* Problem
In the data below, find the line containing "pinky tip: (61, 154)", then set down that line and every later line up to and including the line containing "thumb tip: (266, 593)", exactly.
══════════════════════════════
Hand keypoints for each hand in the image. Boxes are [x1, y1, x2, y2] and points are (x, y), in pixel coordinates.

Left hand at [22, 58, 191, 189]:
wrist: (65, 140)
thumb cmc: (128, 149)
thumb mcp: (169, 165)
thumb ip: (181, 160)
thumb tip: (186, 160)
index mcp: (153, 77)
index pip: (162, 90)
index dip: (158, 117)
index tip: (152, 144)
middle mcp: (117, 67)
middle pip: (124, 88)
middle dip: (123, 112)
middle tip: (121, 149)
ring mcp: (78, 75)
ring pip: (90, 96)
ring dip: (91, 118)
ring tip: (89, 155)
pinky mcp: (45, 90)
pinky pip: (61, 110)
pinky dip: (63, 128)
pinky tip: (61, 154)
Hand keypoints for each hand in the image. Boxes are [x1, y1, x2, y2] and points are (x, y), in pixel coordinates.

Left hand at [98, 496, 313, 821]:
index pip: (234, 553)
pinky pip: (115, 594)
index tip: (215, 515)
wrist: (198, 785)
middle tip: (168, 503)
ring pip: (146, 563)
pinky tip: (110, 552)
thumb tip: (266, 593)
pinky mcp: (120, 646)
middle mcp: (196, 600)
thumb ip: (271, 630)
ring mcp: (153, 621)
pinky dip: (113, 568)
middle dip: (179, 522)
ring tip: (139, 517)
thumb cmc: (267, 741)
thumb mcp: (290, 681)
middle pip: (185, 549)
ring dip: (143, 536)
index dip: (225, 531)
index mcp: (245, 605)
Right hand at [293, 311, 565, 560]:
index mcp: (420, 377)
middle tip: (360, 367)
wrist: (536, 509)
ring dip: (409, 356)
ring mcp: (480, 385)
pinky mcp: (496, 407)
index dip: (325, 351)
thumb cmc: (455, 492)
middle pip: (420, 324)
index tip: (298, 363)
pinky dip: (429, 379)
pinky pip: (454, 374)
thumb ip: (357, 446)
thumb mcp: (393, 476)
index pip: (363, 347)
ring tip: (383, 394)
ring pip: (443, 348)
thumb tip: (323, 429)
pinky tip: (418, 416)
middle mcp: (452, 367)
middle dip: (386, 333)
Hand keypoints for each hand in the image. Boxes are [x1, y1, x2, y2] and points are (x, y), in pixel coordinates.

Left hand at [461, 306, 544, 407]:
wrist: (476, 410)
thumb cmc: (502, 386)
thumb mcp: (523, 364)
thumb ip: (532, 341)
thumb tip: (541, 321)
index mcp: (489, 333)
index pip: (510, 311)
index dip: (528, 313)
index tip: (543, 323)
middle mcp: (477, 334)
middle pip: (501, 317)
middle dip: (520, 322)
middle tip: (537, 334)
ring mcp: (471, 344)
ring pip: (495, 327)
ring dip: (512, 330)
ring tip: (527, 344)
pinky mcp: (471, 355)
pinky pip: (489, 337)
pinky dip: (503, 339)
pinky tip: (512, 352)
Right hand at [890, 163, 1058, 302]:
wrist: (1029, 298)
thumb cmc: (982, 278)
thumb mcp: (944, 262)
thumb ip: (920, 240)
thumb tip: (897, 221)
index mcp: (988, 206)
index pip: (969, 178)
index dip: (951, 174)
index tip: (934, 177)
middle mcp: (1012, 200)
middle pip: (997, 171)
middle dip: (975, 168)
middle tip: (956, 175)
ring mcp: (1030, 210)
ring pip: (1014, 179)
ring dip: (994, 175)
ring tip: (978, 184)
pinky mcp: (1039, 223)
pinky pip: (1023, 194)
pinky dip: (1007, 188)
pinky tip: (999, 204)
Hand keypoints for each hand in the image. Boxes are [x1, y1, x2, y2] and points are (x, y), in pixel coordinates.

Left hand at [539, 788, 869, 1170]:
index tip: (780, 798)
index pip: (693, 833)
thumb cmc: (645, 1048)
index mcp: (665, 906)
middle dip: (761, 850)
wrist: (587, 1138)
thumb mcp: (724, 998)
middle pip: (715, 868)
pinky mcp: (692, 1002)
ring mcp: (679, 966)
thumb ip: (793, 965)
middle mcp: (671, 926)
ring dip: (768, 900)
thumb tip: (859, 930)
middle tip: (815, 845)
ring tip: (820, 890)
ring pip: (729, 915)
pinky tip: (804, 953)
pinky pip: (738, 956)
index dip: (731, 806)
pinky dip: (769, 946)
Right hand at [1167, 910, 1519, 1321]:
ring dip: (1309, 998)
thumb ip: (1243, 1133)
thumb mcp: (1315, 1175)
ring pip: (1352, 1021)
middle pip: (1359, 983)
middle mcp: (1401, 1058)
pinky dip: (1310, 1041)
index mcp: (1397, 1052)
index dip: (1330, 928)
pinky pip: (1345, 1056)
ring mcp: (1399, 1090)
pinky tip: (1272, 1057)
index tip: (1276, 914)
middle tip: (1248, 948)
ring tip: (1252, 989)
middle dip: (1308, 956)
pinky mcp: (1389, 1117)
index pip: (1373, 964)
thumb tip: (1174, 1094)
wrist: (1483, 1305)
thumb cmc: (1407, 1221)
══════════════════════════════
* Solution to this task
pinky tip: (61, 154)
Hand keypoints for each hand in the image. Boxes are [x1, y1, x2, y2] and points are (x, y), in pixel coordinates.

Left hand at [98, 496, 313, 821]:
index pip: (234, 553)
pinky pip: (115, 594)
index tip: (215, 515)
wrist: (198, 785)
middle tip: (168, 503)
ring pip: (146, 563)
pinky tip: (110, 552)
thumb tip: (266, 593)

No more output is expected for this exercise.